The children conjured up mythical heroes and fantasy lands, and produced miniature homemade books, a couple of which are on show in the parsonage museum. It was an auspicious start, at least for the three girls, Charlotte, Emily and Anne. The lone boy, Branwell, was more of a painter, but lacked his sisters' drive and discipline. After a short stint as a professional artist, he ended up spending most of his days in the Black Bull pub, drunk and stoned on laudanum obtained across the street at Rose & Co Apothecary – now the Cabinet of Curiosities shop.
While the three sisters were setting the London literary world alight with the publication of three superb novels – Jane Eyre, Wuthering Heights and Agnes Grey – in one extraordinary year (1847), Branwell was fading quickly and died of tuberculosis in September 1848. The family was devastated, but things quickly got worse.
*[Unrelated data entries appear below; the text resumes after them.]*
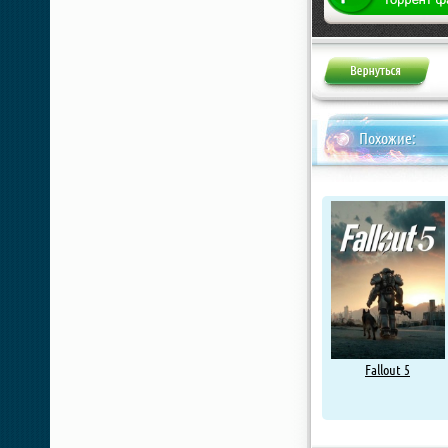
Похожие:
Fallout 5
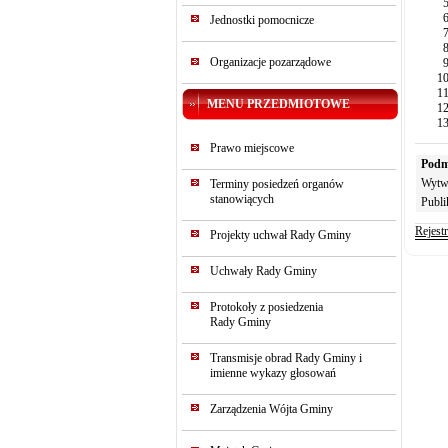
Jednostki pomocnicze
Organizacje pozarządowe
MENU PRZEDMIOTOWE
Prawo miejscowe
Podm
Wytw
Terminy posiedzeń organów
stanowiących
Publi
Rejest
Projekty uchwał Rady Gminy
Uchwały Rady Gminy
Protokoły z posiedzenia
Rady Gminy
Transmisje obrad Rady Gminy i
imienne wykazy głosowań
Zarządzenia Wójta Gminy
Emily fell ill with tuberculosis soon after her brother's funeral; she never left the house again, and died on 19 December. Anne, who had also been sick, was next; Charlotte took her to Scarborough to seek a sea cure, but she died on 28 May 1849. Charlotte was the only child to make it past their 31st birthday.
The remaining family never recovered. Despite her growing fame, Charlotte struggled with depression and never quite adapted to her high position in literary society. Despite her misgivings, she eventually married, but died in the early stages of pregnancy on 31 March 1855. All things considered, it's hardly surprising that poor old Patrick Brontë spent the remainder of his life going steadily insane. He died in Haworth in 1861 at the ripe old age of 84.